Requirement. In the rows below, copy out the lines from the one containing "از نفت به انرژی خورشیدی" through the one containing "بیش از ۵۰درصدگاز در خانه ها", both included.

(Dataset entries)
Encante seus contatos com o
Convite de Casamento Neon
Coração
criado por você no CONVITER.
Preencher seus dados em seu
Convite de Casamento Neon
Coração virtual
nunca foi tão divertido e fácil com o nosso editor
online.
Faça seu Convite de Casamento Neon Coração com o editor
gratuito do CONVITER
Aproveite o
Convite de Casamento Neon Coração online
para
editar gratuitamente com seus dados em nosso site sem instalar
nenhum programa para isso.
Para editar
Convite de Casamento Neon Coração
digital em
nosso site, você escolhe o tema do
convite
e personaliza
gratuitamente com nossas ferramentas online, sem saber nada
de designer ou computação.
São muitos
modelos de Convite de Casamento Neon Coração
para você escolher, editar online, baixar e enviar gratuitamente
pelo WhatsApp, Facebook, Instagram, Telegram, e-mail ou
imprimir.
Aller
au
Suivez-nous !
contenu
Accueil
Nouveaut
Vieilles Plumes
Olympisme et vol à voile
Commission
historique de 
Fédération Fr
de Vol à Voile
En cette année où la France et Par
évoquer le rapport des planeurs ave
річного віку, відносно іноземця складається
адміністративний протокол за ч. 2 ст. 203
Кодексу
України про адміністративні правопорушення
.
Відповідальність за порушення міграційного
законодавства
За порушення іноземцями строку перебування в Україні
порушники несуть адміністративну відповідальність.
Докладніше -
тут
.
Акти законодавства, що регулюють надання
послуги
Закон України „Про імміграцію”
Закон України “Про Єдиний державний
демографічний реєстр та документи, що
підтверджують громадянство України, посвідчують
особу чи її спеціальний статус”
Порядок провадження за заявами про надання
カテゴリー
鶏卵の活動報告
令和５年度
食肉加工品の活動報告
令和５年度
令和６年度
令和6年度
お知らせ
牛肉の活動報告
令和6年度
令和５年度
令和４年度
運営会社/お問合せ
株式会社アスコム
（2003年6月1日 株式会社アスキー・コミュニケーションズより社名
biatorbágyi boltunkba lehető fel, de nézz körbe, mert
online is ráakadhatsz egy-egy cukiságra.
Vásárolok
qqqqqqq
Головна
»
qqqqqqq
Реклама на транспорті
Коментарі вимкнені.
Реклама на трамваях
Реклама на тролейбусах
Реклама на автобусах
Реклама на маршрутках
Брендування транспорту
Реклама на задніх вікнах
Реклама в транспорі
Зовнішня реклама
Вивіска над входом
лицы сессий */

...

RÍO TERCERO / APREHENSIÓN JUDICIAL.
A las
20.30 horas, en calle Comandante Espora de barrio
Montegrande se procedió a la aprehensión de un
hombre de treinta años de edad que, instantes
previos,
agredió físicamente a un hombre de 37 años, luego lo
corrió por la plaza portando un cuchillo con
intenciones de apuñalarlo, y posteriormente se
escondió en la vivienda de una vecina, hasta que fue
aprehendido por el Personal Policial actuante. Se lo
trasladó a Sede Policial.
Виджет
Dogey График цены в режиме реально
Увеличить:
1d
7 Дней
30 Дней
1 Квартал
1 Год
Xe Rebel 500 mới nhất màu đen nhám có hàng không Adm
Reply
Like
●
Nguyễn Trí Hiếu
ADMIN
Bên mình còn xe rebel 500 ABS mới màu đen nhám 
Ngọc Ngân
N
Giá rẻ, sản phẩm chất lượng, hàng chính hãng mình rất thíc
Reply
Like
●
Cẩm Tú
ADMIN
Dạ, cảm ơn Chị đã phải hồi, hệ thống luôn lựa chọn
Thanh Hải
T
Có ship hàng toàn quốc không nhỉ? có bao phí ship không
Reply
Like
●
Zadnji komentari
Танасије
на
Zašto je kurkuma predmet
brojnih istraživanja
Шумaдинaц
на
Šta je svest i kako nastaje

---

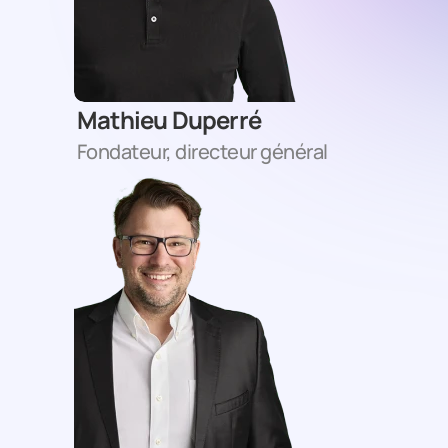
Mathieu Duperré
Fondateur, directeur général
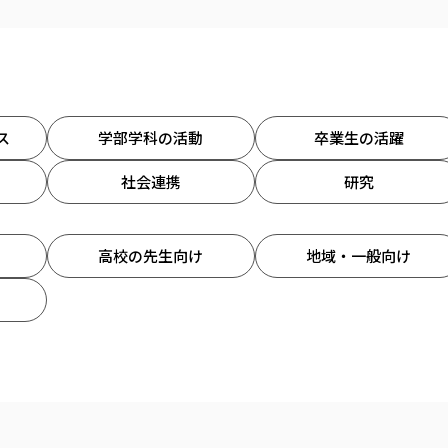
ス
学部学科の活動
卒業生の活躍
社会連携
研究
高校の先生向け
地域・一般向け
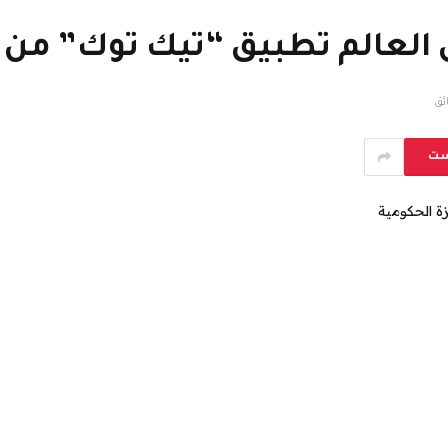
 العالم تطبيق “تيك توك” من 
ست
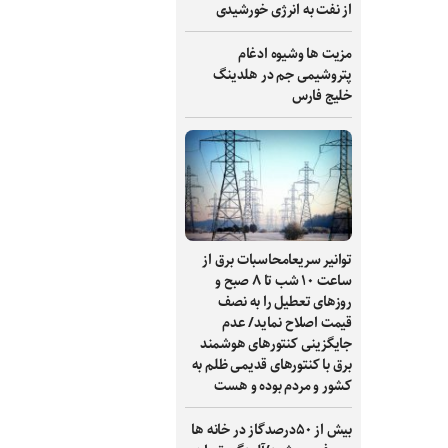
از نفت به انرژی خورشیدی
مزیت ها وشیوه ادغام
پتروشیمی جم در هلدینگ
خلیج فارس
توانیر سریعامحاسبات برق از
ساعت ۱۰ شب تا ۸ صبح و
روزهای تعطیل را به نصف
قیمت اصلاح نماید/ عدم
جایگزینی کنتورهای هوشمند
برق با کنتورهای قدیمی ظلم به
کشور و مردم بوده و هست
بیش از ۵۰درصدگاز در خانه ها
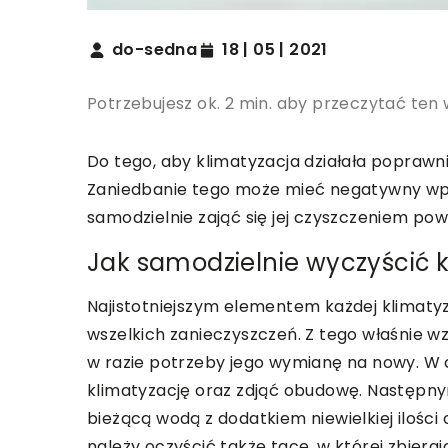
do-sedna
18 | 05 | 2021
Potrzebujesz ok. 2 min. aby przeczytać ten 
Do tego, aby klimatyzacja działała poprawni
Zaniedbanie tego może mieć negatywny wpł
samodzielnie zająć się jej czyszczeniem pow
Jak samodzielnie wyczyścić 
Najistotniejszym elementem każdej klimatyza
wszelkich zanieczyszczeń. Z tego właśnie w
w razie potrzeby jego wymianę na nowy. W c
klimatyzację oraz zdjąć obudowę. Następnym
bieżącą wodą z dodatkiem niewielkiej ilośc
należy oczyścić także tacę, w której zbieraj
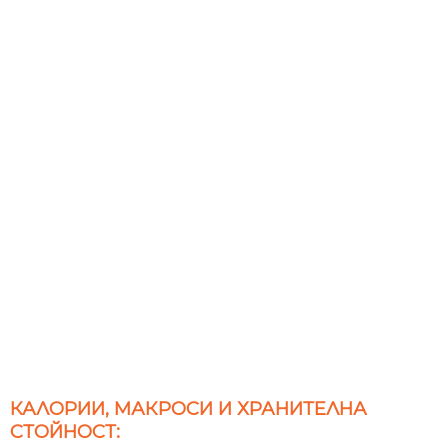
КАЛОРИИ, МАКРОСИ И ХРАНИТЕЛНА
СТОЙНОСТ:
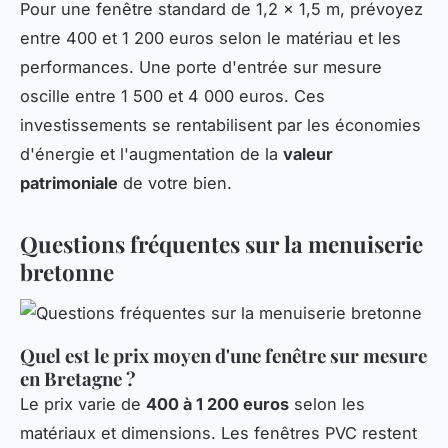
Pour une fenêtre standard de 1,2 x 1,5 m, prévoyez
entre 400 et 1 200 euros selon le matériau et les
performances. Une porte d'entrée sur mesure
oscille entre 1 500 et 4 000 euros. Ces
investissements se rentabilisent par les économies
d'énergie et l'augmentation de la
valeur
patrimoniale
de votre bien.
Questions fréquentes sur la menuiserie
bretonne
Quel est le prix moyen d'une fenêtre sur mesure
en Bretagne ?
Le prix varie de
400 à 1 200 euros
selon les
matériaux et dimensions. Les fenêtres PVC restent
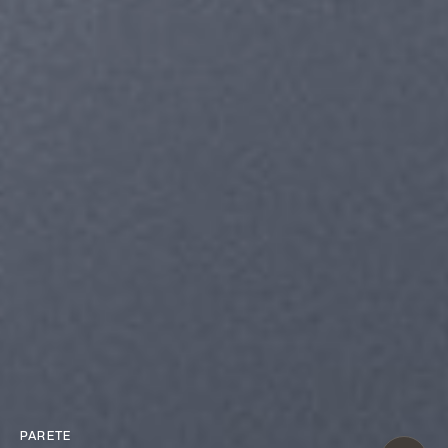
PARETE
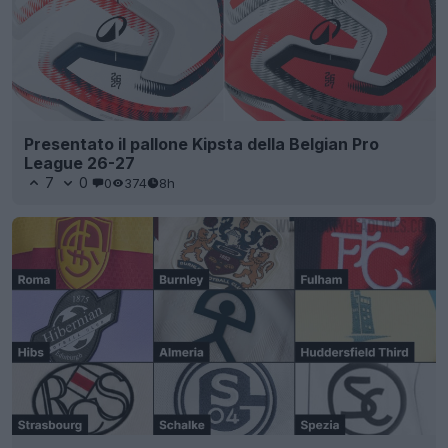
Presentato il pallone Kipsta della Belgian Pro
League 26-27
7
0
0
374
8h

Finished exercise.
از نفت به انرژی خورشیدی
مزیت ها وشیوه ادغام
پتروشیمی جم در هلدینگ
خلیج فارس
توانیر سریعامحاسبات برق از
ساعت ۱۰ شب تا ۸ صبح و
روزهای تعطیل را به نصف
قیمت اصلاح نماید/ عدم
جایگزینی کنتورهای هوشمند
برق با کنتورهای قدیمی ظلم به
کشور و مردم بوده و هست
بیش از ۵۰درصدگاز در خانه ها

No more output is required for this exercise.